** TASK STATEMENT **
Excerpt from the entries below: please repeat exactly the lines from the one containing "exposure_s: 1/200" through the last one, both ends included, with no pictures.

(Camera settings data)
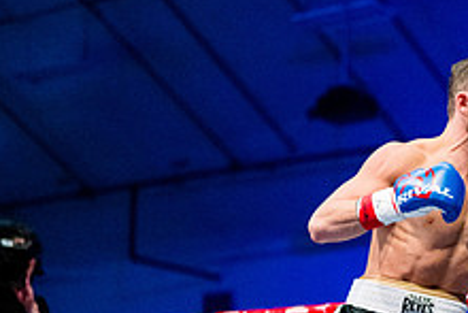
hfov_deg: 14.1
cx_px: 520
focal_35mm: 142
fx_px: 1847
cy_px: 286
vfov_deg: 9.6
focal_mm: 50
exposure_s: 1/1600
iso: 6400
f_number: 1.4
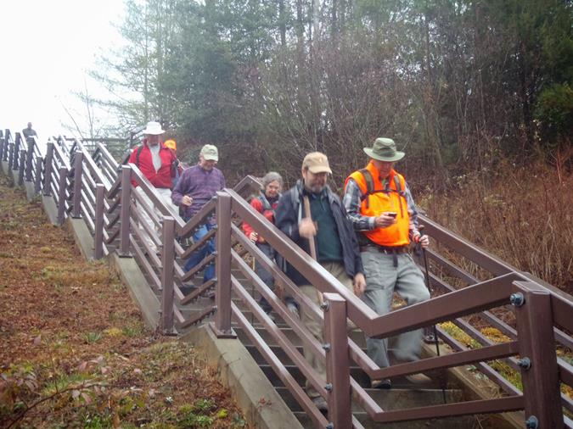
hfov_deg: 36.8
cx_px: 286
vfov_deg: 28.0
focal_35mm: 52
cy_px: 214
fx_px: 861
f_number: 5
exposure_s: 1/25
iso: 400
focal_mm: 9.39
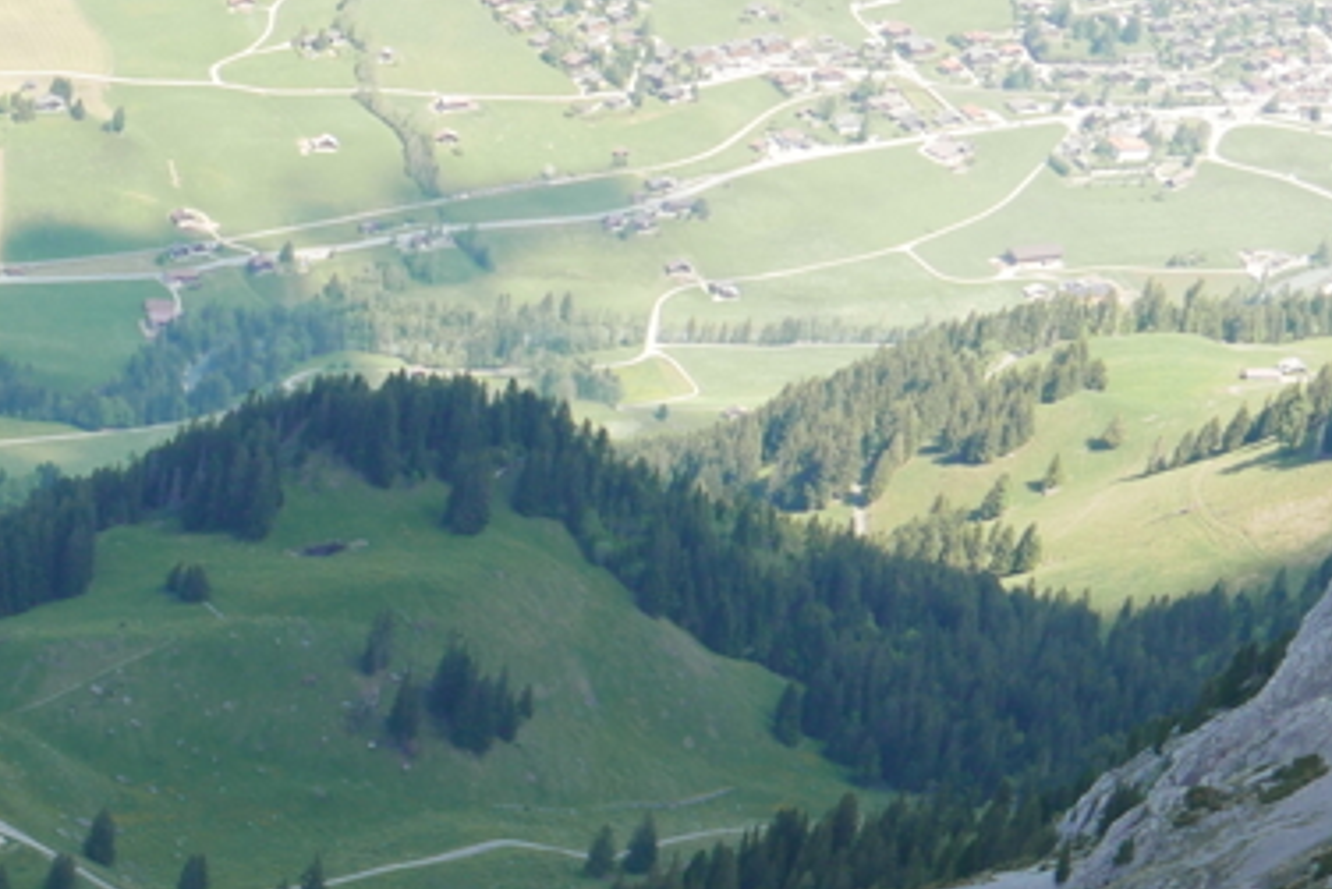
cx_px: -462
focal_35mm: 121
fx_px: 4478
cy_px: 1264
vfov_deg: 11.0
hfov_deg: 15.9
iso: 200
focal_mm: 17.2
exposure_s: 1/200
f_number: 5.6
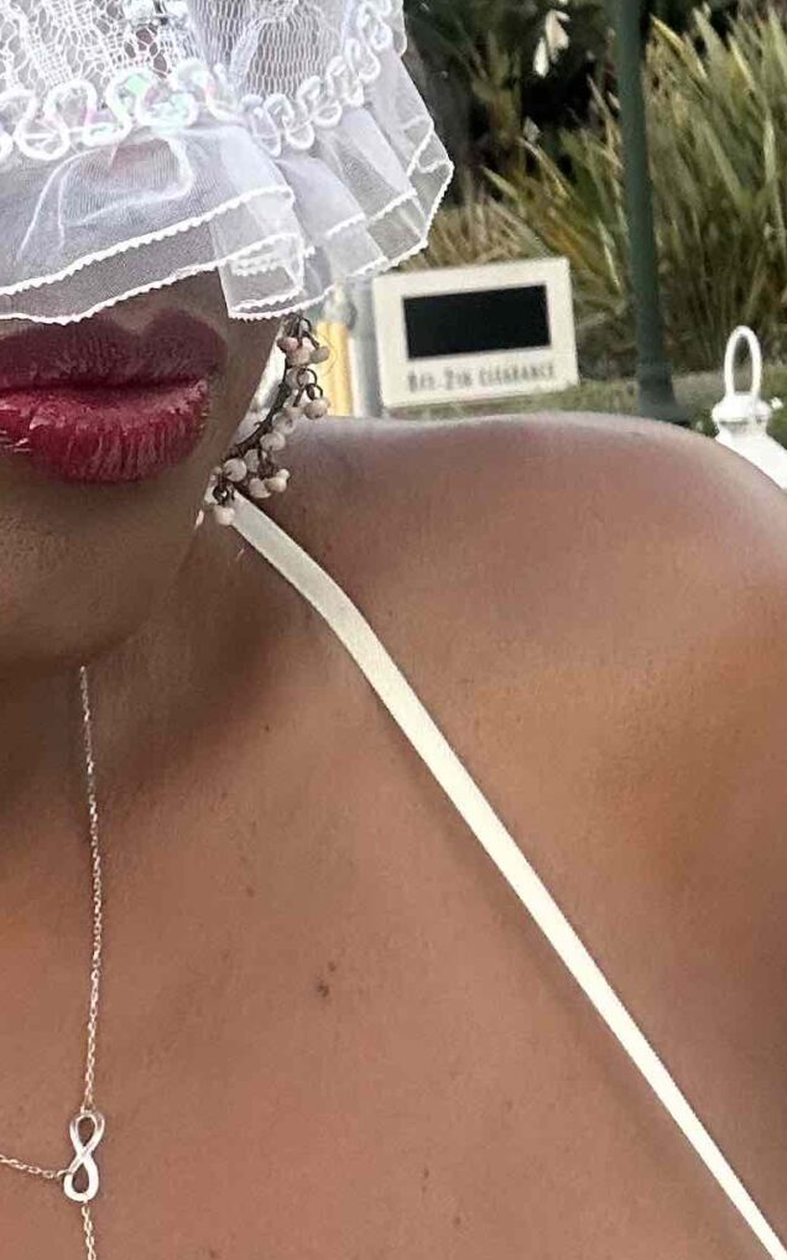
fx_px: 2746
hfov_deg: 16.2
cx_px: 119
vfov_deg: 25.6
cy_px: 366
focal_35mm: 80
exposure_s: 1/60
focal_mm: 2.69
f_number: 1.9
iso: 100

** PROBLEM SOLUTION **
exposure_s: 1/200
f_number: 5.6
fx_px: 2746
hfov_deg: 16.2
cx_px: 119
vfov_deg: 25.6
cy_px: 366
focal_35mm: 80
exposure_s: 1/60
focal_mm: 2.69
f_number: 1.9
iso: 100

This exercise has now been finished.